TASKS TO CARRY OUT —
(1) From the IPv6 discussion, reproduce the passage from "Ok, with this" up to and including "router vendors.".
(2) Answer these questions using the IPv6 discussion:
(a) Which FreeBSD release does the writer expect might come out sometime this year?
(b) What kind of company does the quoted writer say they work for?
(c) What two methods does the writer say people are spending heavily on to work around the shortage of address space?
(3) Extend the IPv6 discussion by writing what comes after its final sentence.

EXTRACTED TEXT —
Ok, with this we're into defining what is the timeframe of
"later". Since I would imagine that FreeBSD-3.0 might get released
sometime this year it would match the release plans of these major
router vendors. 
 > 
 > The other consideration is that there is no real demand from ISP customers
 > for IPv6 support.  I know this as I work for one of the large Internet 
 > backbone operators, and I worry about this issue.
 >
There is if you interpret it correctly. Everybody around here is
complaining that address space is hard to come by and are spending
huge $$$ to work around that with address translation and private
addressing. 

 > That having been said, IPv6 will be deployed from the "edges" of the
 > network inwards toward the backbone.  Islands of native IPv6 will be

Correct statement here would be "is being deployed". The speed or
level of deployment is not impressive yet, but I would imagine that
it gets a nice jumpstart from the router vendors when they release
their code.

SUPPLIED DATA —
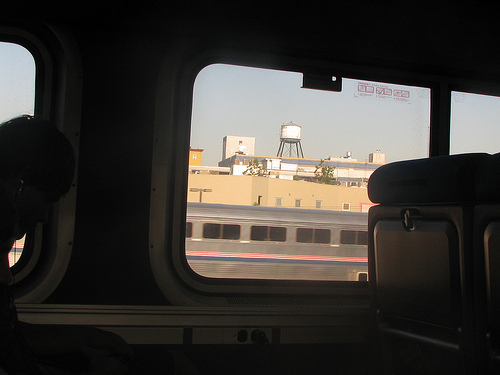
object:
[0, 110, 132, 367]
passenger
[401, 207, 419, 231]
latch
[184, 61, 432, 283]
window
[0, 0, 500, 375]
train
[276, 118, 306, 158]
water tower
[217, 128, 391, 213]
building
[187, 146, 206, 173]
building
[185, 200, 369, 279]
train car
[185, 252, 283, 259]
stripe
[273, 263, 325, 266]
stripe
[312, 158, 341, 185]
bush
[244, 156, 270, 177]
bush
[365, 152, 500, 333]
seat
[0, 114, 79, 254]
head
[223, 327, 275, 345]
outlet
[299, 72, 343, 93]
latch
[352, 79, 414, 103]
instructions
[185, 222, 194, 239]
window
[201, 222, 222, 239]
window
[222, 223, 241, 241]
window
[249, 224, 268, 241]
window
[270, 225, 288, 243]
window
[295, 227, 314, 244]
window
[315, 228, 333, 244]
window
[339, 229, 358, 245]
window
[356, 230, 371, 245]
window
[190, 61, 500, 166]
sky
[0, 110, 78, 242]
hair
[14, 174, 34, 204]
headphones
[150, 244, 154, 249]
screws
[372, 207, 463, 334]
tray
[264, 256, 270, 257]
stripes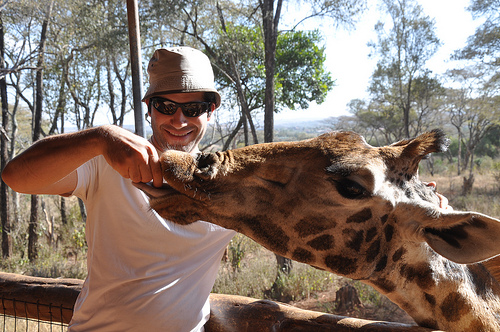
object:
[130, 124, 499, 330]
giraffe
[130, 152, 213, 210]
mouth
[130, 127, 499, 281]
head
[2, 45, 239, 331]
man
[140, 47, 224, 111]
hat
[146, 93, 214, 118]
sunglasses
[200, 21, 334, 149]
tree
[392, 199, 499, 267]
ear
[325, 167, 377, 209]
eye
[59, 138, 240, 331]
t-shirt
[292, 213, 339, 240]
spot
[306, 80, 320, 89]
leaves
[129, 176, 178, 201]
tongue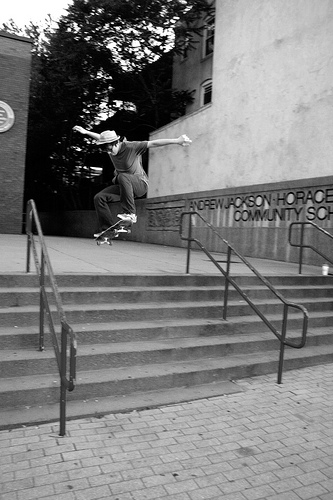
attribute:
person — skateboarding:
[69, 121, 195, 250]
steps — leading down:
[0, 272, 333, 427]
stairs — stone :
[133, 286, 210, 343]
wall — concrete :
[151, 128, 297, 255]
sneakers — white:
[114, 211, 143, 225]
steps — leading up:
[2, 275, 332, 284]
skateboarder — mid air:
[69, 118, 190, 232]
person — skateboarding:
[71, 124, 194, 221]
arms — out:
[70, 121, 185, 148]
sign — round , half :
[1, 94, 16, 139]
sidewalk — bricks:
[0, 361, 332, 498]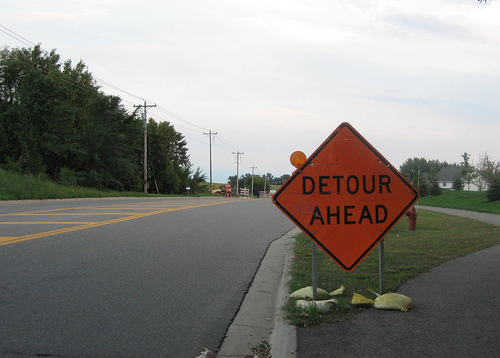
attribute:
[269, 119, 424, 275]
detour sign — orange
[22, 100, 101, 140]
leaves — green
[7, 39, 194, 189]
trees — many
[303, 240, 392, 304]
posts — gray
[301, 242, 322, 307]
post — gray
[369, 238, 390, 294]
post — gray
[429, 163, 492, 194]
house — white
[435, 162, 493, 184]
roof — gray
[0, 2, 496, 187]
sky — overcast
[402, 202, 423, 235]
hydrant — red, fire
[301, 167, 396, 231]
lettering — black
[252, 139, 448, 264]
sign — black, orange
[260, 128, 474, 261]
sign — orange, black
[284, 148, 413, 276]
sign — black, orange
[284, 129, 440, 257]
sign — orange, black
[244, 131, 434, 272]
sign — black, orange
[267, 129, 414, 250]
sign — orange, black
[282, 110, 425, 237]
sign — black, orange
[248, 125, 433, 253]
sign — orange, black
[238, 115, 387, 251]
sign — black, orange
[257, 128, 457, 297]
sign — orange, black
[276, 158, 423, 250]
sign — black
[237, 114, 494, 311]
sign — orange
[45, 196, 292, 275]
lines — yellow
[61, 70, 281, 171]
wires — attached, electrical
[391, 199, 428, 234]
hydrant — red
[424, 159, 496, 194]
house — distant, white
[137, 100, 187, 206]
pole — wooden, brown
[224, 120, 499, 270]
sign — black, orange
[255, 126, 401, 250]
sign — orange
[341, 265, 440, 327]
bag — sand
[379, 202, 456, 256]
hydrant — red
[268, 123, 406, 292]
sign — detour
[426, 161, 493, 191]
house — white, grey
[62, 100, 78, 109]
leaves — green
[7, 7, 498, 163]
sky — light blue, white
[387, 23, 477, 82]
clouds — streaky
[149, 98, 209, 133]
wires — electrical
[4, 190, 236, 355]
street — dark, paved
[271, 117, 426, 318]
sign — construction, barrier, orange, traffic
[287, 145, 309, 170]
light — orange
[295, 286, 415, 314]
bags — weighted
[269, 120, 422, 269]
sign — orange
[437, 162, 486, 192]
house — white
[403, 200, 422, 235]
fire-hydrant — red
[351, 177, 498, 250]
grass — shape of triangle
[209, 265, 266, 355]
border — gray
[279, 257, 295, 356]
curb — grassy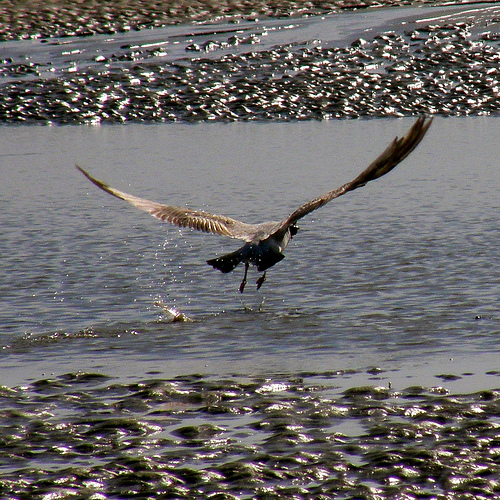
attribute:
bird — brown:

TASK-BY-TASK RESULTS —
(1)
Ok, with this we're into defining what is the timeframe of
"later". Since I would imagine that FreeBSD-3.0 might get released
sometime this year it would match the release plans of these major
router vendors.

(2)
(a) FreeBSD-3.0.
(b) One of the large Internet backbone operators.
(c) Address translation and private addressing.

(3)
 > interconnected over the existing IPv4 Internet *long* before there is
 > native IPv6 connectivity between arbitrary end-systems.  So having a
 > v6 stack in FreeBSD will be a useful thing.  But please keep the
 > larger picture in mind so that you won't be disappointed.
 > 
Obviously we need major OS vendors to have released v6 code and
applications built to use that in order to make this really
happen. However the number of applications that really use worldwide
connectivity is not that large so there is not that much updates to do 
before v6 will suffice for Internet connectivity and some legacy v4
applications are used in smaller scale for intra-company tasks.